Selon nous, il n’y a pas de crise sans conséquences et il s’agit ici de conséquences malheureuses mais inévitables liées à la pandémie de coronavirus. La philosophe Hannah Arendt disait qu’« il n’y a rien de pire qu’une société de travail sans travail ». De même, il n’y a rien de pire qu’une société de croissance sans croissance.
« Prudente et entourée d’incertitudes », comme l’ont souligné les experts de l’Insee dans leurs prévisions pour 2021, la reprise économique l’an prochain devra composer avec plusieurs inconnues majeures. Parmi elles, quatre sont particulièrement surveillées par les économistes , car elles détermineront en partie le rythme du rebond : l’accélération des défaillances d’entreprises, l’évolution du marché du travail et la hausse du chômage, le niveau de la consommation et de l’épargne. L’accroissement des inégalités, qui résulte notamment des points précédents, revêtira pour sa part une dimension politique. Nous vivons déjà en Martinique et en Guadeloupe dans la conspiration du silence des élites économiques , de la médiocrité du politique . Et il n’y a pas de pire poison que la médiocrité.
Aujourd’hui, avec une réussite qui n’est pas toujours fondée sur le mérite, nous sommes tombés dans un système de médiocratie, c’est-à-dire un système politique qui encourage les médiocres et qui fait la promotion de l’incompétence. Le principe du mérite a disparu au profit du népotisme et du copinage, et cela suscite moult bisbilles dans nos régions .
Si on ne fait rien, si on ne déclenche pas au plus vite une mobilisation générale autour d’un projet de société novateur, qui donne la priorité des investissements au secteur de la production, c’est un tsunami qui nous menace : celui du déclin accéléré de l’économie martiniquaise et guadeloupéenne qui viendra inévitablement quand il sera impossible de réformer positivement le cadre consumériste de la départementalisation. La société issue de la départementalisation s’efface déjà peu à peu pour laisser place à une société de services, qui sera régie, grâce à la 5G, par des algorithmes mais aussi… par l’intelligence artificielle. Le danger de la suppression de milliers d’emplois est déjà patent. C’est désormais dans l’air du temps et la question d’une décennie !
Et de fait, au cours de l’année prochaine, les raisons objectives de se décourager seront plus nombreuses encore que pendant les années précédentes. Pour l’économiste Jacques Attali, la clé est dans une phrase simple : « vivement après-demain ». Autrement dit, il faut tenter de visualiser un nouveau modèle économique et social , alors même que s’annoncent des heures sombres, des déceptions, des mauvaises surprises, des catastrophes, des descentes aux enfers, qu’un autre avenir est peut-être possible à une condition celle de renoncer à notre droit ancestral à l’insouciance.
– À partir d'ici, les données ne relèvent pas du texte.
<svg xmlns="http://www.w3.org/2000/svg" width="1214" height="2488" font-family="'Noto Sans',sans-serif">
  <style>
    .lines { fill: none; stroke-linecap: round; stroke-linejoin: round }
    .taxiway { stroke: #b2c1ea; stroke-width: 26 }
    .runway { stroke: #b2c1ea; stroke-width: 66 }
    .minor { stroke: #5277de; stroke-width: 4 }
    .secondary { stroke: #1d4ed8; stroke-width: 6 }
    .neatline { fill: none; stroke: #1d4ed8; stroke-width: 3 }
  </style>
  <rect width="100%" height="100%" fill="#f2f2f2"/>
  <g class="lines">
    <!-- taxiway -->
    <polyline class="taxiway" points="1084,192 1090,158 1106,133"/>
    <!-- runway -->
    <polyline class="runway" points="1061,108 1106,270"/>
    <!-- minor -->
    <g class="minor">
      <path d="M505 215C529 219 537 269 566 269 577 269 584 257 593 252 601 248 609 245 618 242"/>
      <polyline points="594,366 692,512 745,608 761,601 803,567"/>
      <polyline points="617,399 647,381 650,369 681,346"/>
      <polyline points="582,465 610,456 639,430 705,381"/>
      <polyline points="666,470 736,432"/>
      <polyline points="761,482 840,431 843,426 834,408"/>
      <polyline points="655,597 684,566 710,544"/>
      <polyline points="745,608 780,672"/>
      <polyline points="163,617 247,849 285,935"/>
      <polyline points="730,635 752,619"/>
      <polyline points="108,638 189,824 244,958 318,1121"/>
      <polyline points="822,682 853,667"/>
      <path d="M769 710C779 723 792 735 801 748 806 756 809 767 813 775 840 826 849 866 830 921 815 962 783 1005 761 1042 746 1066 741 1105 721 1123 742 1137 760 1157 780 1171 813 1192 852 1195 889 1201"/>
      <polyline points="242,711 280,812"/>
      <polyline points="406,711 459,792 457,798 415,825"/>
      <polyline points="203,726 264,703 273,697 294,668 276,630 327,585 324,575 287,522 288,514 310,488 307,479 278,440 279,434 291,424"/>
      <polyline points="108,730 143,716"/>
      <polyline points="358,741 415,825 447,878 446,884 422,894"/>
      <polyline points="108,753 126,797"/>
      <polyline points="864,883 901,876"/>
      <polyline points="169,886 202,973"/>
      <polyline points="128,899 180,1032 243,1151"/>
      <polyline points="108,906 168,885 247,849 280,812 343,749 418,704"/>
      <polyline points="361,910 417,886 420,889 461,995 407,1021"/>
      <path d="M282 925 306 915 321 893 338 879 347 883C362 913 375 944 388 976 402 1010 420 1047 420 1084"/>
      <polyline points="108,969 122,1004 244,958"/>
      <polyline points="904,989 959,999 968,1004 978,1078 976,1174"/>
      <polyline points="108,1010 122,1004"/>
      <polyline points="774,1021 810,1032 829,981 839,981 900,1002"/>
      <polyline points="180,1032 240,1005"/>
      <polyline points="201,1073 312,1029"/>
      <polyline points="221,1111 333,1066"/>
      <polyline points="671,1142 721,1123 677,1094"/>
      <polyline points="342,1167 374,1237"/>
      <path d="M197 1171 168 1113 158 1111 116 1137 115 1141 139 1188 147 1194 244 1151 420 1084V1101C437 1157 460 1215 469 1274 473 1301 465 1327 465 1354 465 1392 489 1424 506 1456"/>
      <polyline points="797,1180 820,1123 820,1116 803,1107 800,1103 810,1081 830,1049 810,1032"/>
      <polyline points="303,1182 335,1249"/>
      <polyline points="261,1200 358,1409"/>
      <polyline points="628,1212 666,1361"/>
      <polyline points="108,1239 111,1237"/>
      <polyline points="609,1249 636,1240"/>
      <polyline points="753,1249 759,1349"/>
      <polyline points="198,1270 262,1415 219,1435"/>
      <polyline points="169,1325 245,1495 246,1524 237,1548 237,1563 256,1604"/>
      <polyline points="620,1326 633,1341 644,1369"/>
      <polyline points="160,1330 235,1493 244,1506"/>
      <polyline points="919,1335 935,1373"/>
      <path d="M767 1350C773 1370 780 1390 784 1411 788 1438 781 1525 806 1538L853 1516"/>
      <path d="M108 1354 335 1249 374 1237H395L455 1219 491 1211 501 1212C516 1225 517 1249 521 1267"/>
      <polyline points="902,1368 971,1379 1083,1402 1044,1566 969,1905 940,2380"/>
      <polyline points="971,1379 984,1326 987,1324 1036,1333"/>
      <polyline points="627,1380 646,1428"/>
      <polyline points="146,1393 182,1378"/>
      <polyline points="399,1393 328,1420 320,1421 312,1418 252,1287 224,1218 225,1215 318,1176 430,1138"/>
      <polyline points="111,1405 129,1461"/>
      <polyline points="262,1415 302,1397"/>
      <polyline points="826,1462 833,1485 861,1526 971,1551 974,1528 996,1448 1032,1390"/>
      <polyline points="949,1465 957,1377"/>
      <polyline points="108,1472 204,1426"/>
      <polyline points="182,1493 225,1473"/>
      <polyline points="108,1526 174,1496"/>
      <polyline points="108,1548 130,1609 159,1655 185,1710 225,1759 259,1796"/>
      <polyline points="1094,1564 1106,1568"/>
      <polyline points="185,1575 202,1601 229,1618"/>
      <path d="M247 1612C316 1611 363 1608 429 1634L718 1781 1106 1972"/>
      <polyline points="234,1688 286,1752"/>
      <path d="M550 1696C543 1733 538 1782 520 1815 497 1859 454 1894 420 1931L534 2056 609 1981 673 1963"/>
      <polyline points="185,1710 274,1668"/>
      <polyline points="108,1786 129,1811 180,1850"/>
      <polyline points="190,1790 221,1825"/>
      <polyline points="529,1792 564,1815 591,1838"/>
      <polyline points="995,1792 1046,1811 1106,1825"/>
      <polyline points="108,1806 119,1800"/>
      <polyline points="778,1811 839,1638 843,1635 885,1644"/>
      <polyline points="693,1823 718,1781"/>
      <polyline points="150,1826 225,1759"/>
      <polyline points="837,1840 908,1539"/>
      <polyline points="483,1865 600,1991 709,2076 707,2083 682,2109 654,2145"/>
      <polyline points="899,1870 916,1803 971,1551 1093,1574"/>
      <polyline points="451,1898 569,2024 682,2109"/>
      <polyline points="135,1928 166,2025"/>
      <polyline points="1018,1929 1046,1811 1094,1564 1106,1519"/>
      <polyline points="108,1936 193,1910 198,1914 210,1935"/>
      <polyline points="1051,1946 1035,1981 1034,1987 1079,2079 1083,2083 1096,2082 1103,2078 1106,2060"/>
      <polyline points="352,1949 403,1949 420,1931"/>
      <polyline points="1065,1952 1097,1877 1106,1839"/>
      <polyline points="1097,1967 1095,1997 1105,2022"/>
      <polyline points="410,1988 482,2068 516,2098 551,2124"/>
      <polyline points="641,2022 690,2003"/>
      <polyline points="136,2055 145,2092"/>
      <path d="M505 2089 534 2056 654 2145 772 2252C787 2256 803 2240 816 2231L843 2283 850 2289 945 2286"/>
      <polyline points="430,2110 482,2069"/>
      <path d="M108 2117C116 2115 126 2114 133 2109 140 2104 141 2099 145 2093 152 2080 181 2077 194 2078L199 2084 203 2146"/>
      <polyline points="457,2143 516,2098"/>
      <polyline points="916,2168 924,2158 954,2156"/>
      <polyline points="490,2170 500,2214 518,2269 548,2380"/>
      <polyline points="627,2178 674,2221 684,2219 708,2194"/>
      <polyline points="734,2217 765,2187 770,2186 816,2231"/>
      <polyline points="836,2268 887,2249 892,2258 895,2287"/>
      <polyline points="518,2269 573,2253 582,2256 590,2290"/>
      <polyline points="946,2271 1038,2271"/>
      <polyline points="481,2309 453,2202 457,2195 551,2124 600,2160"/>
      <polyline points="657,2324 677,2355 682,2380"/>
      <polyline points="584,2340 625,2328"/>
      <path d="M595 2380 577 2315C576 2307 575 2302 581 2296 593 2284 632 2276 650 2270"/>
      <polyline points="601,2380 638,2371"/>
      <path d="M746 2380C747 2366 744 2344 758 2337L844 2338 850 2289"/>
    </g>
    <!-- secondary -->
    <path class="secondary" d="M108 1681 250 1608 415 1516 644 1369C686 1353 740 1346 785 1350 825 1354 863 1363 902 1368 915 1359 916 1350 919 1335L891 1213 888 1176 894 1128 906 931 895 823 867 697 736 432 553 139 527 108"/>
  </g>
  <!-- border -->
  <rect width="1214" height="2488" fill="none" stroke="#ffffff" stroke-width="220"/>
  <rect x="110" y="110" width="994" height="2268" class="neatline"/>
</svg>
Car , l’insouciance peut être catastrophique, si elle est un refus de penser à l’avenir, une préférence absolue pour le passé , une négation du risque présent, un non respect de nos devoirs à l’égard des générations futures.
Je plaide ici et maintenant en faveur d’un nouveau paradigme économique pour sortir positivement de la crise provoquée par la pandémie de Covid-19. Je pense à un autre type de société future où la Martinique et la Guadeloupe doivent maintenant relever le défi de jeter les bases d’une nouvelle et meilleure normalité , ce qui suppose d’adopter des stratégies visant à créer plus d’emplois de meilleure valeur ajoutée à mesure que la production locale reprendra des couleurs et que l’urgence sanitaire ira en diminuant avec la vaccination de tous.
Il est maintenant essentiel de parvenir à une croissance économique accompagnée d’emplois et ce pour faire pièce à l’assistanat. L’emploi est crucial pour réduire la pauvreté et freiner le creusement des inégalités.
Mais, pour répondre à ce challenge , on ne peut continuer à regarder en arrière, tout en s’accrochant à des certitudes d’antan, dans la mesure où nous sommes en train de vivre une mutation de longue durée, comme celle de la révolution industrielle du XIXe siècle.